Given entries below:
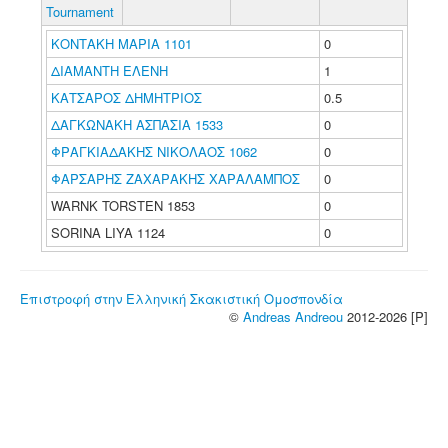
Tournament
ΚΟΝΤΑΚΗ ΜΑΡΙΑ 1101
0
ΔΙΑΜΑΝΤΗ ΕΛΕΝΗ
1
ΚΑΤΣΑΡΟΣ ΔΗΜΗΤΡΙΟΣ
0.5
ΔΑΓΚΩΝΑΚΗ ΑΣΠΑΣΙΑ 1533
0
ΦΡΑΓΚΙΑΔΑΚΗΣ ΝΙΚΟΛΑΟΣ 1062
0
ΦΑΡΣΑΡΗΣ ΖΑΧΑΡΑΚΗΣ ΧΑΡΑΛΑΜΠΟΣ
0
WARNK TORSTEN 1853
0
SORINA LIYA 1124
0
Επιστροφή στην Ελληνική Σκακιστική Ομοσπονδία
©
Andreas Andreou
2012-2026 [P]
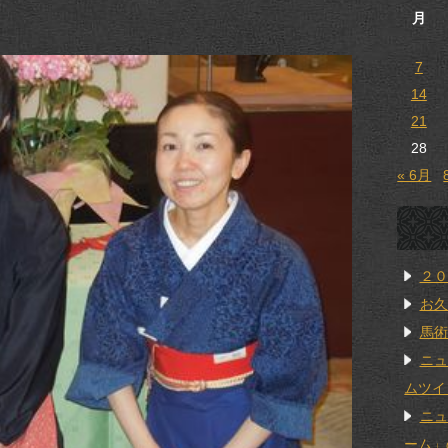
月
7
14
21
28
« 6月
２０
お久
馬術
ニュ
ムツイ
ニュ
ーム」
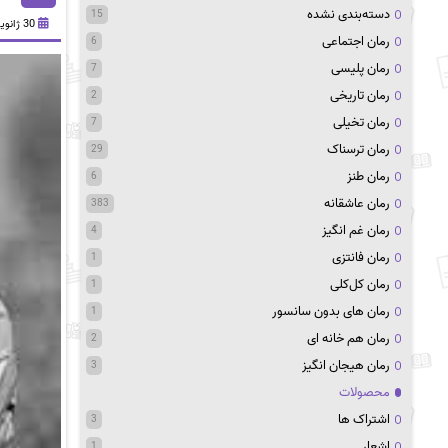
دسته‌بندی نشده
15
30 ژانویه 2023
رمان اجتماعی
6
رمان پلیسی
7
رمان تاریخی
2
رمان تخیلی
7
رمان ترسناک
29
رمان طنز
6
رمان عاشقانه
383
رمان غم انگیز
4
رمان فانتزی
1
رمان کل‌کلی
1
رمان های بدون سانسور
1
رمان هم خانه ای
2
رمان هیجان انگیز
3
محصولات
اشتراک ها
3
اشعار
1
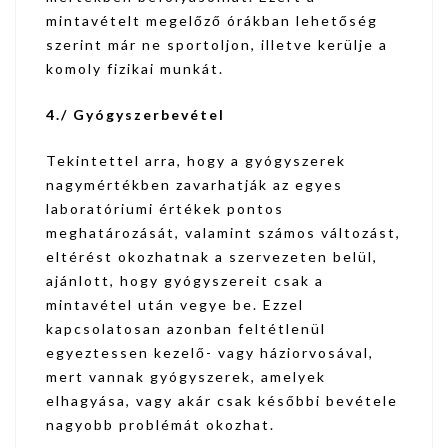
mintavételt megelőző órákban lehetőség
szerint már ne sportoljon, illetve kerülje a
komoly fizikai munkát.
4./ Gyógyszerbevétel
Tekintettel arra, hogy a gyógyszerek
nagymértékben zavarhatják az egyes
laboratóriumi értékek pontos
meghatározását, valamint számos változást,
eltérést okozhatnak a szervezeten belül,
ajánlott, hogy gyógyszereit csak a
mintavétel után vegye be. Ezzel
kapcsolatosan azonban feltétlenül
egyeztessen kezelő- vagy háziorvosával,
mert vannak gyógyszerek, amelyek
elhagyása, vagy akár csak későbbi bevétele
nagyobb problémát okozhat.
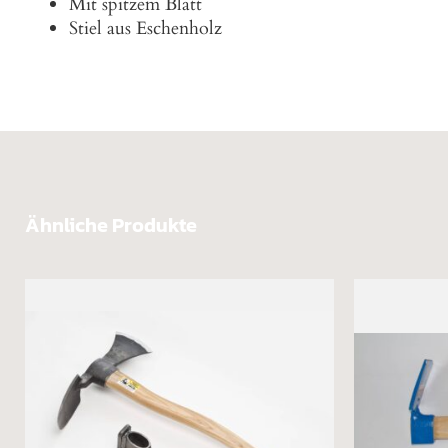
Mit spitzem Blatt
Stiel aus Eschenholz
Ähnliche Produkte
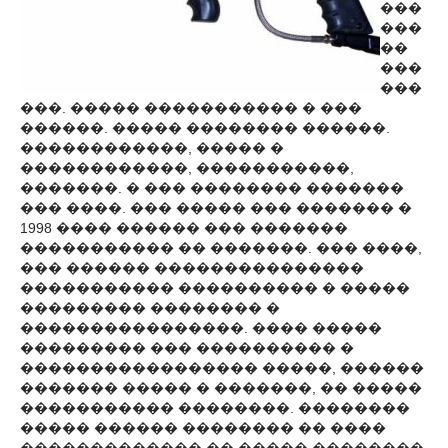
���
���
��
���
���
���. ����� ����������� � ���
������. ����� �������� ������.
������������, ����� �
������������, �����������,
�������. � ��� �������� �������
��� ����. ��� ����� ��� ������� �
1998 ���� ������ ��� �������
����������� �� �������. ��� ����,
��� ������ ���������������
����������� ���������� � �����
��������� �������� �
����������������. ���� �����
��������� ��� ���������� �
����������������� �����, ������
������� ����� � �������, �� �����
����������� ��������. ��������
����� ������ �������� �� ����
End of Given entries.
#### Task requirements:
Output the records above as they stand, from the first line to the line with "رمان تاریخی", inclusive, and exclude the pictures.

#### Answer space:
Tournament
ΚΟΝΤΑΚΗ ΜΑΡΙΑ 1101
0
ΔΙΑΜΑΝΤΗ ΕΛΕΝΗ
1
ΚΑΤΣΑΡΟΣ ΔΗΜΗΤΡΙΟΣ
0.5
ΔΑΓΚΩΝΑΚΗ ΑΣΠΑΣΙΑ 1533
0
ΦΡΑΓΚΙΑΔΑΚΗΣ ΝΙΚΟΛΑΟΣ 1062
0
ΦΑΡΣΑΡΗΣ ΖΑΧΑΡΑΚΗΣ ΧΑΡΑΛΑΜΠΟΣ
0
WARNK TORSTEN 1853
0
SORINA LIYA 1124
0
Επιστροφή στην Ελληνική Σκακιστική Ομοσπονδία
©
Andreas Andreou
2012-2026 [P]
月
7
14
21
28
« 6月
２０
お久
馬術
ニュ
ムツイ
ニュ
ーム」
دسته‌بندی نشده
15
30 ژانویه 2023
رمان اجتماعی
6
رمان پلیسی
7
رمان تاریخی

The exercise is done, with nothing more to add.